BEGIN

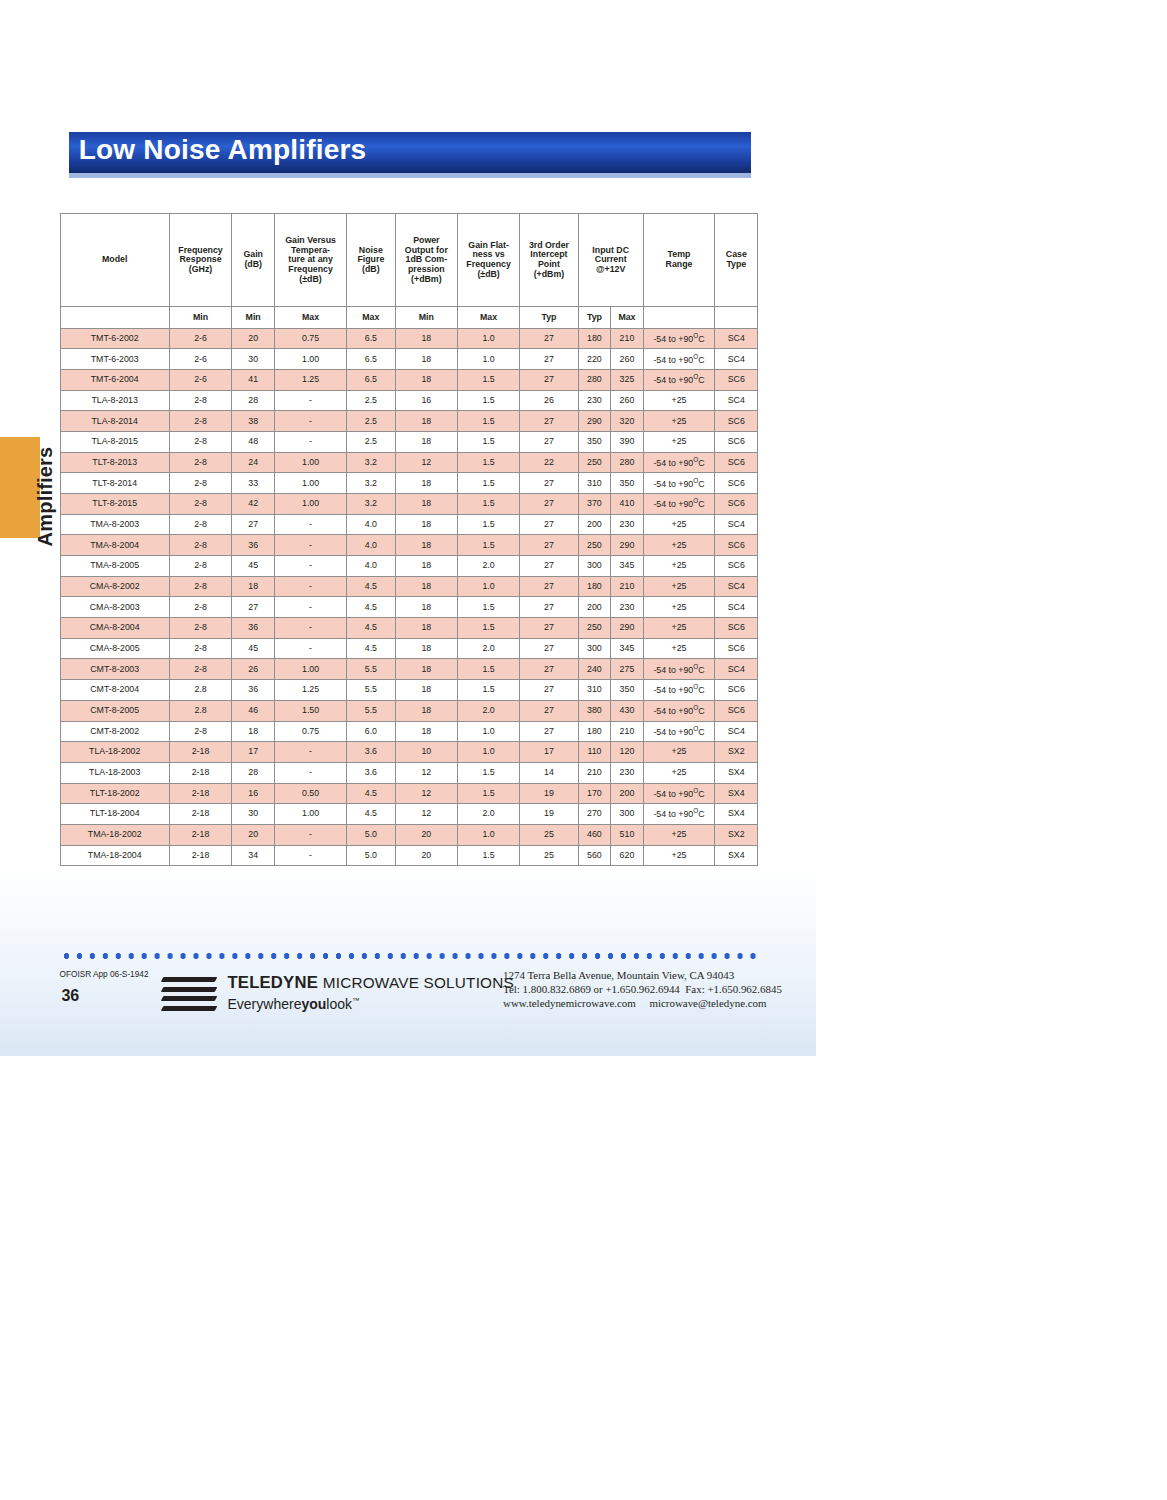Amplifiers
Low Noise Amplifiers
| Model | Frequency Response (GHz) | Gain (dB) | Gain Versus Tempera- ture at any Frequency (±dB) | Noise Figure (dB) | Power Output for 1dB Com- pression (+dBm) | Gain Flat- ness vs Frequency (±dB) | 3rd Order Intercept Point (+dBm) | Input DC Current @+12V | Temp Range | Case Type |
| --- | --- | --- | --- | --- | --- | --- | --- | --- | --- | --- |
| | Min | Min | Max | Max | Min | Max | Typ | Typ | Max | | |
| TMT-6-2002 | 2-6 | 20 | 0.75 | 6.5 | 18 | 1.0 | 27 | 180 | 210 | -54 to +90 O C | SC4 |
| TMT-6-2003 | 2-6 | 30 | 1.00 | 6.5 | 18 | 1.0 | 27 | 220 | 260 | -54 to +90 O C | SC4 |
| TMT-6-2004 | 2-6 | 41 | 1.25 | 6.5 | 18 | 1.5 | 27 | 280 | 325 | -54 to +90 O C | SC6 |
| TLA-8-2013 | 2-8 | 28 | - | 2.5 | 16 | 1.5 | 26 | 230 | 260 | +25 | SC4 |
| TLA-8-2014 | 2-8 | 38 | - | 2.5 | 18 | 1.5 | 27 | 290 | 320 | +25 | SC6 |
| TLA-8-2015 | 2-8 | 48 | - | 2.5 | 18 | 1.5 | 27 | 350 | 390 | +25 | SC6 |
| TLT-8-2013 | 2-8 | 24 | 1.00 | 3.2 | 12 | 1.5 | 22 | 250 | 280 | -54 to +90 O C | SC6 |
| TLT-8-2014 | 2-8 | 33 | 1.00 | 3.2 | 18 | 1.5 | 27 | 310 | 350 | -54 to +90 O C | SC6 |
| TLT-8-2015 | 2-8 | 42 | 1.00 | 3.2 | 18 | 1.5 | 27 | 370 | 410 | -54 to +90 O C | SC6 |
| TMA-8-2003 | 2-8 | 27 | - | 4.0 | 18 | 1.5 | 27 | 200 | 230 | +25 | SC4 |
| TMA-8-2004 | 2-8 | 36 | - | 4.0 | 18 | 1.5 | 27 | 250 | 290 | +25 | SC6 |
| TMA-8-2005 | 2-8 | 45 | - | 4.0 | 18 | 2.0 | 27 | 300 | 345 | +25 | SC6 |
| CMA-8-2002 | 2-8 | 18 | - | 4.5 | 18 | 1.0 | 27 | 180 | 210 | +25 | SC4 |
| CMA-8-2003 | 2-8 | 27 | - | 4.5 | 18 | 1.5 | 27 | 200 | 230 | +25 | SC4 |
| CMA-8-2004 | 2-8 | 36 | - | 4.5 | 18 | 1.5 | 27 | 250 | 290 | +25 | SC6 |
| CMA-8-2005 | 2-8 | 45 | - | 4.5 | 18 | 2.0 | 27 | 300 | 345 | +25 | SC6 |
| CMT-8-2003 | 2-8 | 26 | 1.00 | 5.5 | 18 | 1.5 | 27 | 240 | 275 | -54 to +90 O C | SC4 |
| CMT-8-2004 | 2.8 | 36 | 1.25 | 5.5 | 18 | 1.5 | 27 | 310 | 350 | -54 to +90 O C | SC6 |
| CMT-8-2005 | 2.8 | 46 | 1.50 | 5.5 | 18 | 2.0 | 27 | 380 | 430 | -54 to +90 O C | SC6 |
| CMT-8-2002 | 2-8 | 18 | 0.75 | 6.0 | 18 | 1.0 | 27 | 180 | 210 | -54 to +90 O C | SC4 |
| TLA-18-2002 | 2-18 | 17 | - | 3.6 | 10 | 1.0 | 17 | 110 | 120 | +25 | SX2 |
| TLA-18-2003 | 2-18 | 28 | - | 3.6 | 12 | 1.5 | 14 | 210 | 230 | +25 | SX4 |
| TLT-18-2002 | 2-18 | 16 | 0.50 | 4.5 | 12 | 1.5 | 19 | 170 | 200 | -54 to +90 O C | SX4 |
| TLT-18-2004 | 2-18 | 30 | 1.00 | 4.5 | 12 | 2.0 | 19 | 270 | 300 | -54 to +90 O C | SX4 |
| TMA-18-2002 | 2-18 | 20 | - | 5.0 | 20 | 1.0 | 25 | 460 | 510 | +25 | SX2 |
| TMA-18-2004 | 2-18 | 34 | - | 5.0 | 20 | 1.5 | 25 | 560 | 620 | +25 | SX4 |
OFOISR App 06-S-1942
36
TELEDYNE MICROWAVE SOLUTIONS
Everywhereyoulook™
1274 Terra Bella Avenue, Mountain View, CA 94043
Tel: 1.800.832.6869 or +1.650.962.6944 Fax: +1.650.962.6845
www.teledynemicrowave.com microwave@teledyne.com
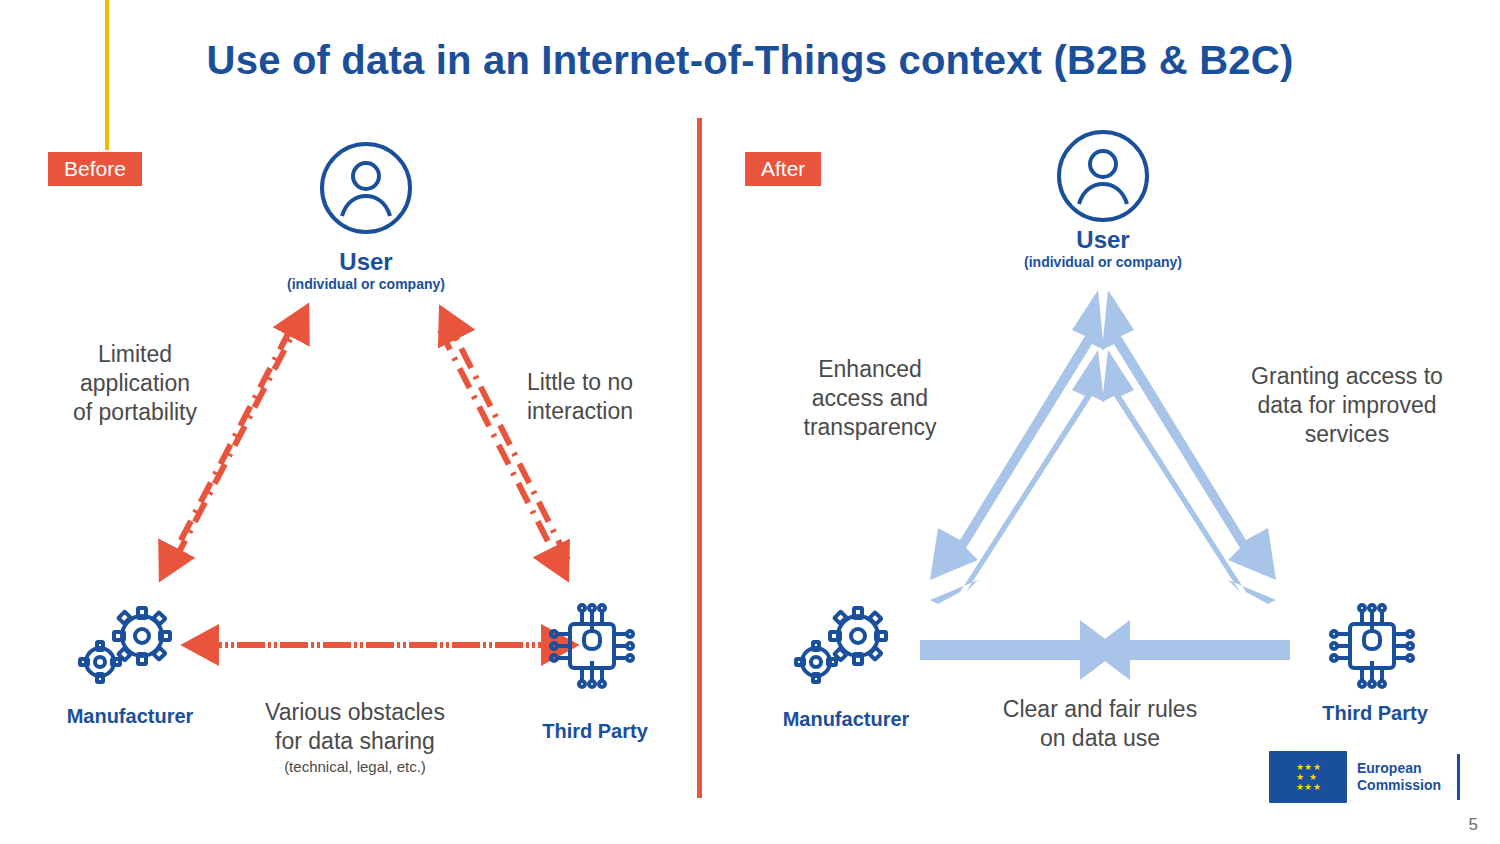Use of data in an Internet-of-Things context (B2B & B2C)
Before
After
User (individual or company)
Manufacturer
Third Party
Limited
application
of portability
Little to no
interaction
Various obstacles
for data sharing (technical, legal, etc.)
User (individual or company)
Manufacturer
Third Party
Enhanced
access and
transparency
Granting access to
data for improved
services
Clear and fair rules
on data use
★ ★ ★
★ ★
★ ★ ★
European
Commission
5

END

The problem:
Print only the lines from the opening line of the listing to the line containing "TMT-6-2004 | 2-6", inclusive, exactly as they appear and without pictures.

Task output:
Amplifiers
Low Noise Amplifiers
| Model | Frequency Response (GHz) | Gain (dB) | Gain Versus Tempera- ture at any Frequency (±dB) | Noise Figure (dB) | Power Output for 1dB Com- pression (+dBm) | Gain Flat- ness vs Frequency (±dB) | 3rd Order Intercept Point (+dBm) | Input DC Current @+12V | Temp Range | Case Type |
| --- | --- | --- | --- | --- | --- | --- | --- | --- | --- | --- |
| | Min | Min | Max | Max | Min | Max | Typ | Typ | Max | | |
| TMT-6-2002 | 2-6 | 20 | 0.75 | 6.5 | 18 | 1.0 | 27 | 180 | 210 | -54 to +90 O C | SC4 |
| TMT-6-2003 | 2-6 | 30 | 1.00 | 6.5 | 18 | 1.0 | 27 | 220 | 260 | -54 to +90 O C | SC4 |
| TMT-6-2004 | 2-6 | 41 | 1.25 | 6.5 | 18 | 1.5 | 27 | 280 | 325 | -54 to +90 O C | SC6 |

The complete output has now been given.